When this happens, the worst thing you can do is whine about the experience, claim to have been verbally assaulted, demand apologies, scream, hold your breath, threaten lawsuits, complain to people's employers, leave the toilet seat up, etc. Instead, here's what you do:
Get over it. It's normal. In fact, it's healthy and appropriate.
Community standards do not maintain themselves: They're maintained by people actively applying them, visibly, in public. Don't whine that all criticism should have been conveyed via private e-mail: That's not how it works. Nor is it useful to insist you've been personally insulted when someone comments that one of your claims was wrong, or that his views differ. Those are loser attitudes.

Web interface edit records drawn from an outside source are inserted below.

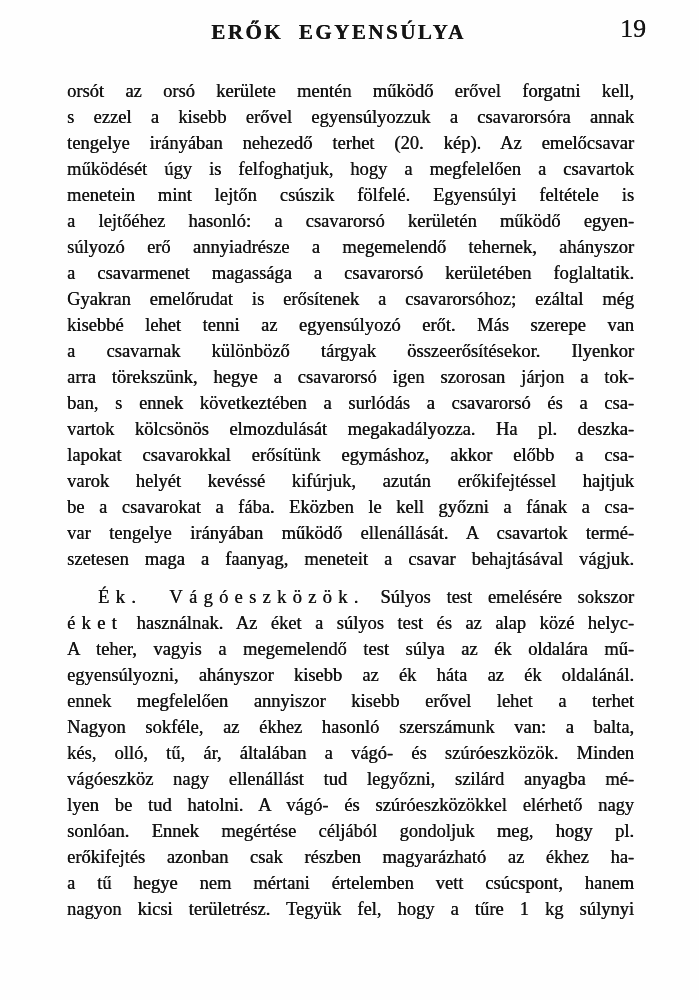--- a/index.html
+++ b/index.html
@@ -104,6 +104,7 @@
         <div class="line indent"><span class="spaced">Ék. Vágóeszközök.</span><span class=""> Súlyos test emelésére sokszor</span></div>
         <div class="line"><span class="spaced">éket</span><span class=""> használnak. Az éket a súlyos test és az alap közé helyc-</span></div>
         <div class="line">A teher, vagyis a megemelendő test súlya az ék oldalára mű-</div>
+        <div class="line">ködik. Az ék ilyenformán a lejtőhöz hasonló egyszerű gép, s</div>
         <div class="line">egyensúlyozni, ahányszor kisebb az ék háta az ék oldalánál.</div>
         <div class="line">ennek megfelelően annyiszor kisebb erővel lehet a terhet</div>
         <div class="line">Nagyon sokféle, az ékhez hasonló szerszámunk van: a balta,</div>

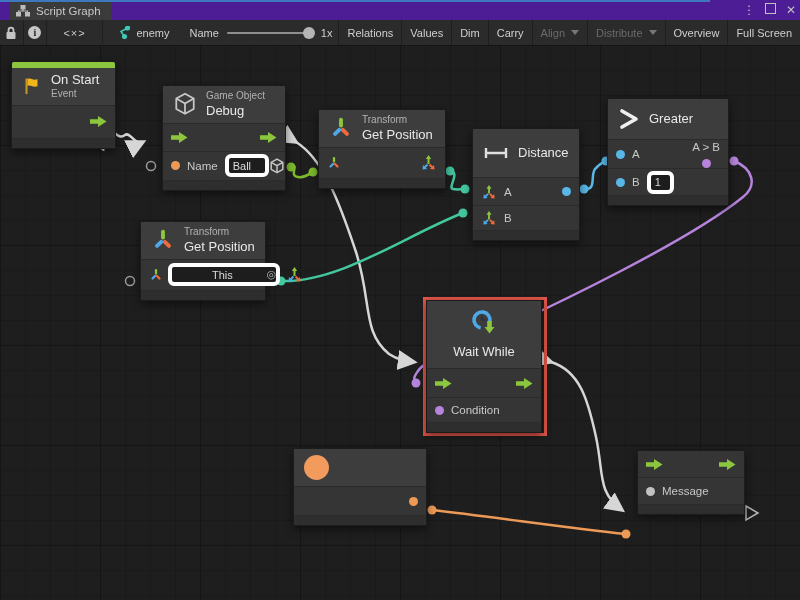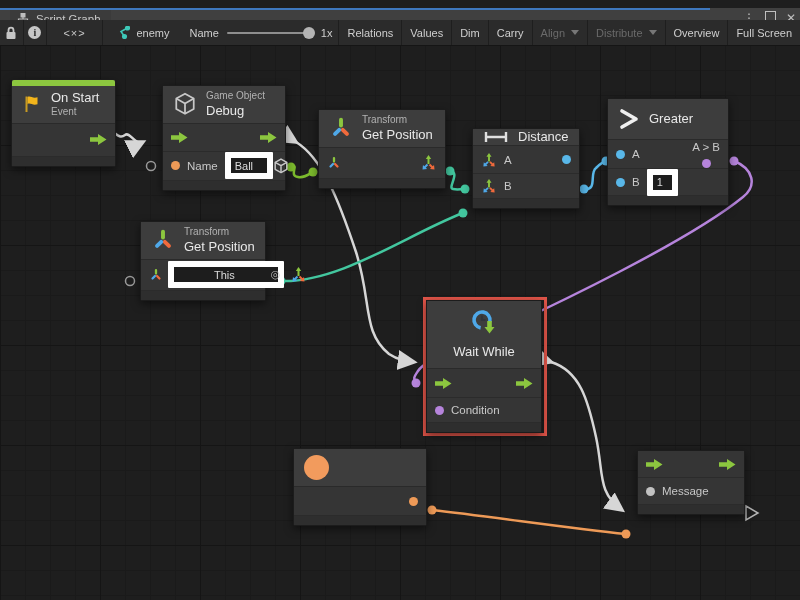--- a/index.html
+++ b/index.html
@@ -6,7 +6,7 @@
     font-family:"Liberation Sans",sans-serif;-webkit-font-smoothing:antialiased;}
   .window{position:absolute;inset:0;background:#1e1e1e;}
   
-  .titlebar{position:absolute;left:0;top:8px;width:800px;height:20px;background:#404040;
+  .titlebar{position:absolute;left:0;top:0;width:800px;height:20px;background:#4c1d95;
     border-bottom:2px solid #fef9c3;}
   .focusline{position:absolute;left:0;top:0;width:710px;height:2px;background:#3e77bd;}
   .tab{position:absolute;left:10px;top:2px;height:18px;background:#3b3b3b;display:flex;

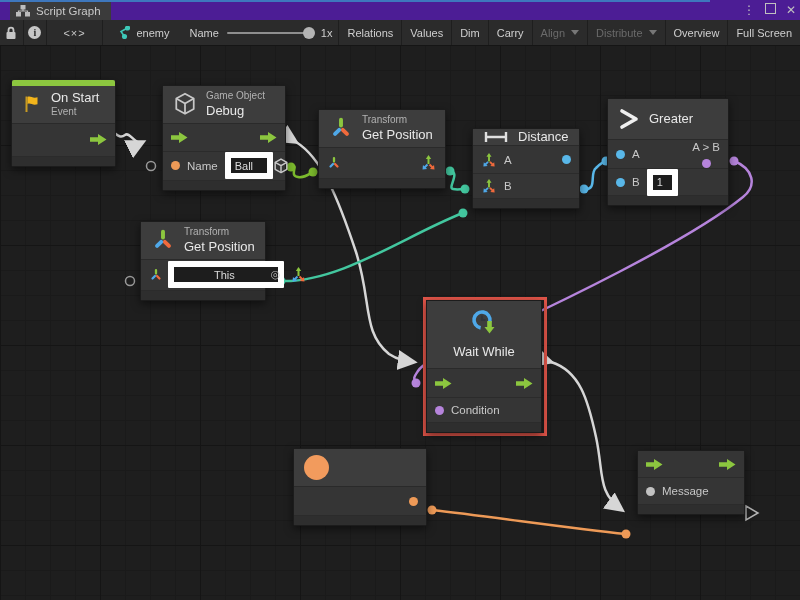--- a/index.html
+++ b/index.html
@@ -196,7 +196,7 @@
     <path d="M746,506 L758,513 L746,520 Z" fill="none" stroke="#b5b5b5" stroke-width="1.5"></path>
   </svg>
 
-  <div class="node" style="left:11px;top:79px;width:103px;">
+  <div class="node" style="left:11px;top:61px;width:103px;">
     <div class="accent"></div>
     <div class="hdr">
       <svg width="20" height="20" viewBox="0 0 20 20">

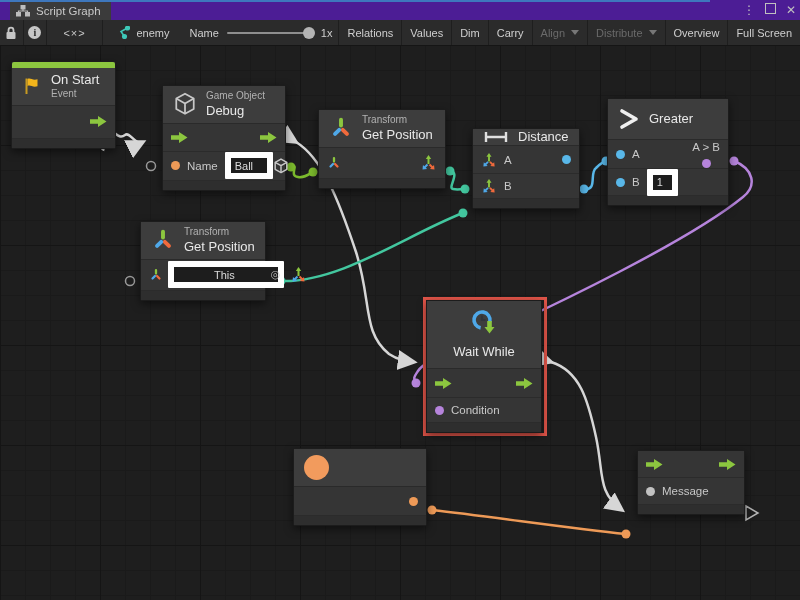--- a/index.html
+++ b/index.html
@@ -304,7 +304,7 @@
   </div>
 
   <div class="node" style="left:472px;top:128px;width:106px;">
-    <div class="hdr" style="padding:0 10px;">
+    <div class="hdr" style="padding:16px 10px;">
       <svg width="26" height="16" viewBox="0 0 26 16">
         <path d="M3 3 V13 M23 3 V13 M3 8 H23" stroke="#e0e0e0" stroke-width="2.4"></path>
       </svg>

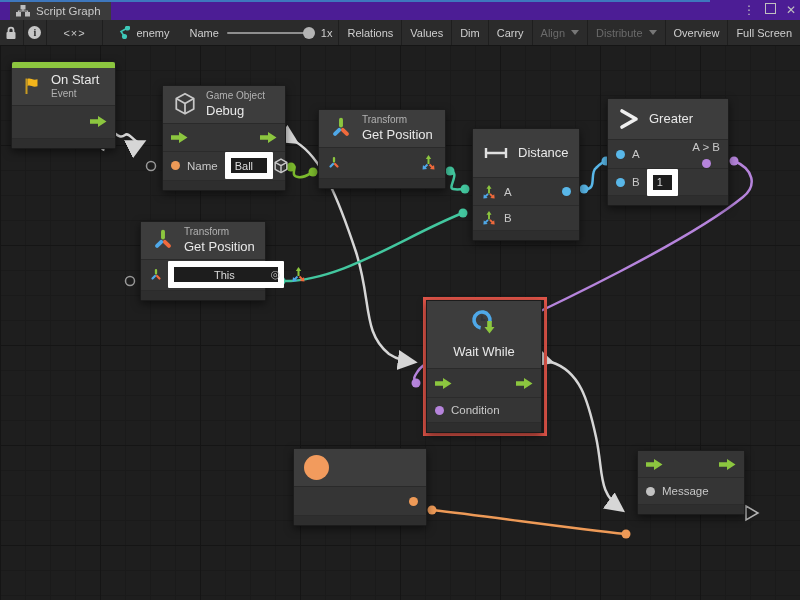--- a/index.html
+++ b/index.html
@@ -58,7 +58,7 @@
   .row .left{display:flex;align-items:center;gap:7px;}
   .footer{height:9px;background:#2e2e2e;border-radius:0 0 2px 2px;}
   .dot{width:9px;height:9px;border-radius:50%;display:inline-block;flex:none;}
-  .fld{background:#1d1d1d;border:6px solid #ffffff;border-radius:1px;color:#dcdcdc;font-size:11px;
+  .fld{background:#1d1d1d;border:4px solid #ffffff;border-radius:6px;color:#dcdcdc;font-size:11px;
     height:15px;padding:0 4px;font-family:"Liberation Sans",sans-serif;}
   .fldwrap{position:relative;display:flex;align-items:center;}
   .target{position:absolute;right:4px;color:#bdbdbd;font-size:11px;pointer-events:none;}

Remember: When that person tells you that you've screwed up, and (no matter how gruffly) tells you not to do it again, he's acting out of concern for (1) you and (2) his community. It would be much easier for him to ignore you and filter you out of his life. If you can't manage to be grateful, at least have a little dignity, don't whine, and don't expect to be treated like a fragile doll just because you're a newcomer with a theatrically hypersensitive soul and delusions of entitlement.
Sometimes people will attack you personally, flame without an apparent reason, etc., even if you don't screw up (or have only screwed up in their imagination). In this case, complaining is the way to really screw up.
These flamers are either lamers who don't have a clue but believe themselves to be experts, or would-be psychologists testing whether you'll screw up. The other readers either ignore them, or find ways to deal with them on their own. The flamers' behavior creates problems for themselves, which don't have to concern you."